Di sajak "Pada Suatu Hari Nanti", Pak Sapardi menulis begini:
Pada suatu hari nanti
Jasadku tak akan ada lagi
Tapi dalam bait-bait sajak ini
Kau tak akan kurelakan sendiri
Pada suatu hari nanti
Suaraku tak terdengar lagi
Tapi diantara larik-larik sajak ini
Kau akan tetap kusiasati
Pada suatu hari nanti
Impianku pun tak dikenal lagi
Namun di sela-sela huruf sajak ini
Kau tak akan letih-letihnya kucari
Lewat puisinya itu, Prof Sapardi menuturkan alasan mengapa  dirinya terus menulis. Penyair kelahiran 20 Maret 1940 ini seakan menyelipkan wasiat kepada kita sebelum datangnya hari berpisah pada Minggu kemarin.

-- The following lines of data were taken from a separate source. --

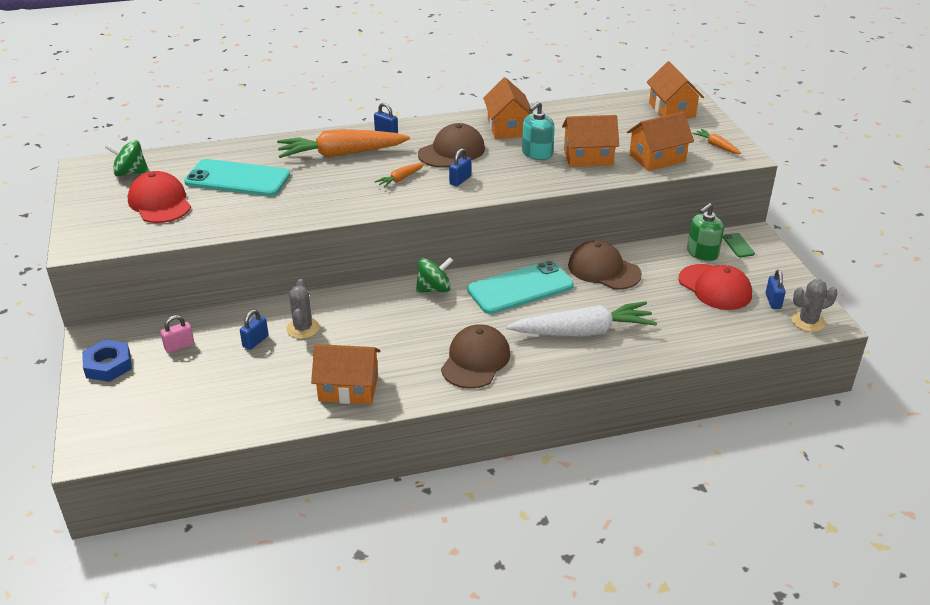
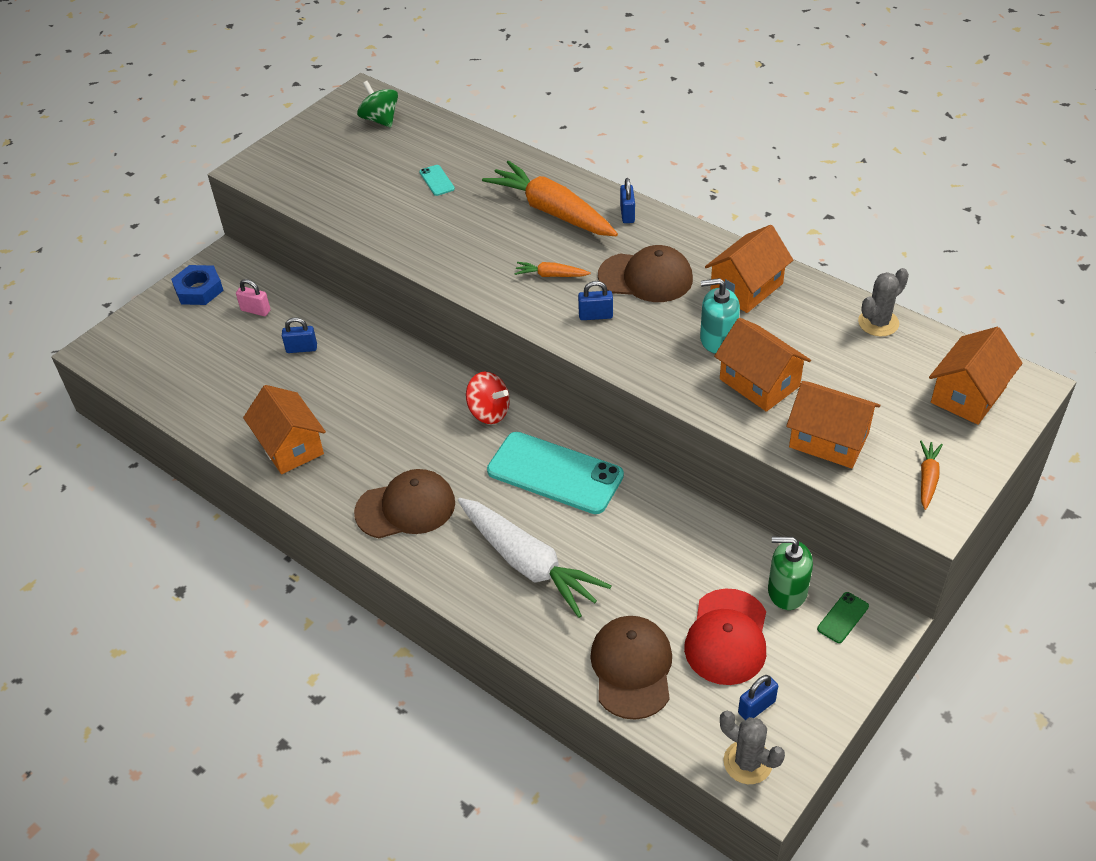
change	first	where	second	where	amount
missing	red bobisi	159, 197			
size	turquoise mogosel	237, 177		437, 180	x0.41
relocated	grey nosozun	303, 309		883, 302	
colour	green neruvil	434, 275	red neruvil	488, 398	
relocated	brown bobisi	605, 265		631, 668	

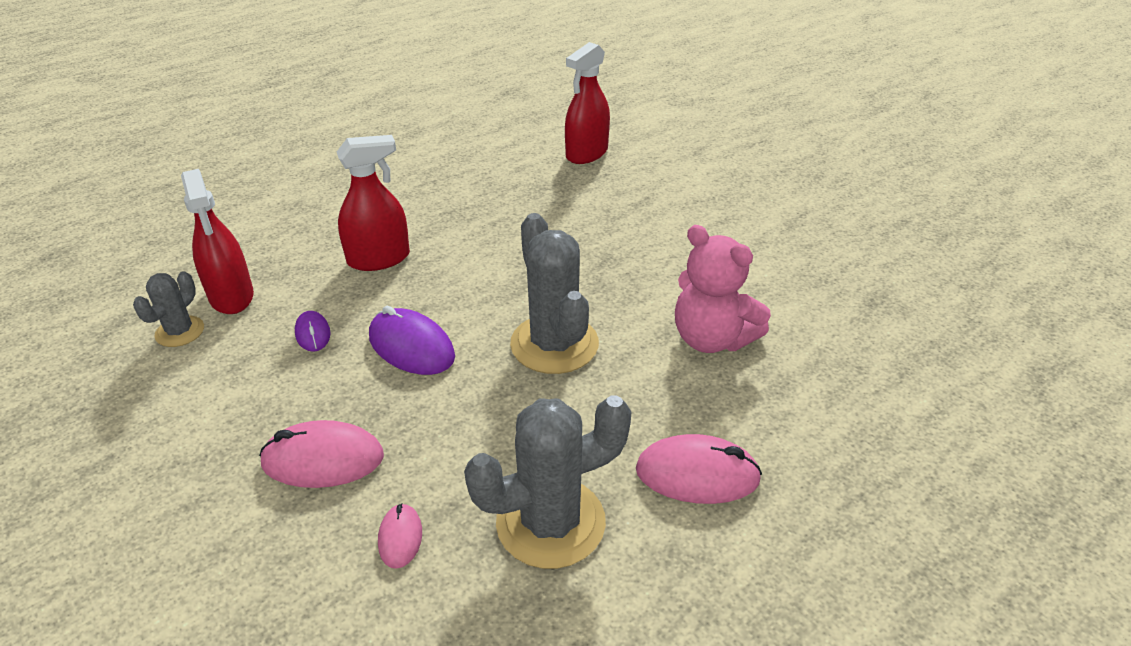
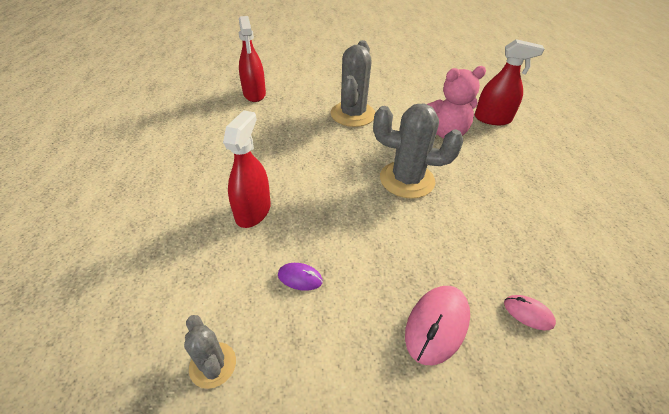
change	first	where	second	where	amount
relocated	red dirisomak	217, 241		509, 82	
missing	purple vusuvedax	412, 340			
relocated	grey nosozun	547, 482		352, 83	
missing	pink vusuvedax	699, 469			

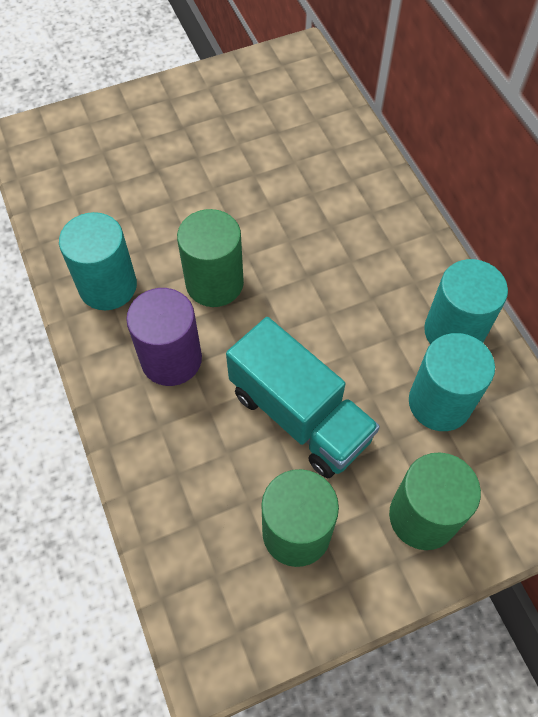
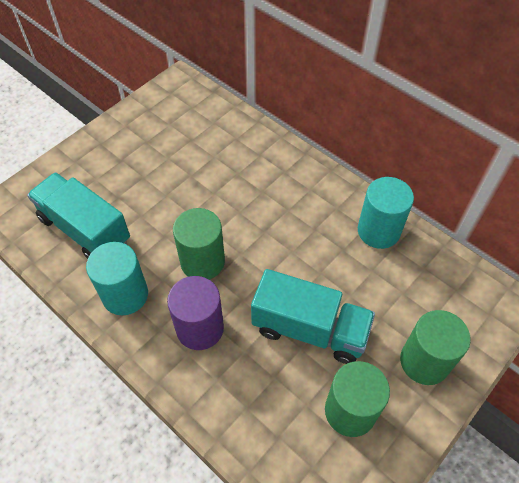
change	first	where	second	where	amount
missing	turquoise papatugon	452, 382			
appeared			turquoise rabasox	78, 215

Bahwa, kelak ketika jasad Eyang Sapardi telah tiada, tulisan-tulisannya akan tetap kekal bersama kita. Dan memang, seperti itulah yang terjadi.
Persis seperti wawancara @klub buku narasi dengan Pak Sapardi pada tahun 2019 lalu yang kemarin diposting ulang di akun Instagram @matanajwa. Dari beberapa pertanyaan yang disampaikan ke Pak SDD dalam interview tersebut, ada satu pertanyaan yang menurut saya paling menyentuh.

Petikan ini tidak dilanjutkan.